What is being asked>
Rewrite the lines below as a numbered list, omitting any blank lines and leaving the pictures out of the answer.

┌──

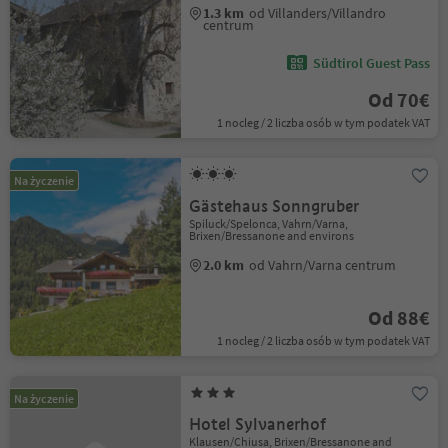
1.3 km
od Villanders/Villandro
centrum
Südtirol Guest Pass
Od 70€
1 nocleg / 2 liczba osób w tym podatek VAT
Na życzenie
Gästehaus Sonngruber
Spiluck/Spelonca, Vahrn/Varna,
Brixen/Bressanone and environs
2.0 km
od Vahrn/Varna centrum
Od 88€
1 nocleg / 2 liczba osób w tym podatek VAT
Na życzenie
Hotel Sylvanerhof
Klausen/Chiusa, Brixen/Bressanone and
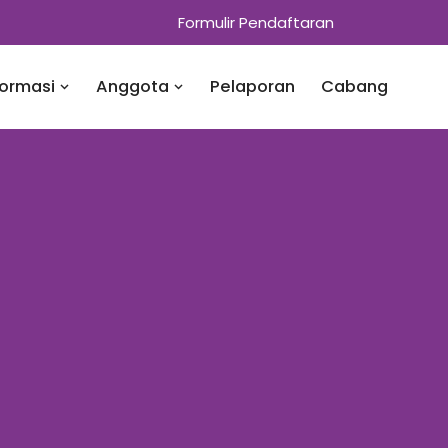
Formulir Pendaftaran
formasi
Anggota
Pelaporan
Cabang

└──

The answer>
1. 1.3 km
2. od Villanders/Villandro
3. centrum
4. Südtirol Guest Pass
5. Od 70€
6. 1 nocleg / 2 liczba osób w tym podatek VAT
7. Na życzenie
8. Gästehaus Sonngruber
9. Spiluck/Spelonca, Vahrn/Varna,
10. Brixen/Bressanone and environs
11. 2.0 km
12. od Vahrn/Varna centrum
13. Od 88€
14. 1 nocleg / 2 liczba osób w tym podatek VAT
15. Na życzenie
16. Hotel Sylvanerhof
17. Klausen/Chiusa, Brixen/Bressanone and
18. Formulir Pendaftaran
19. formasi
20. Anggota
21. Pelaporan
22. Cabang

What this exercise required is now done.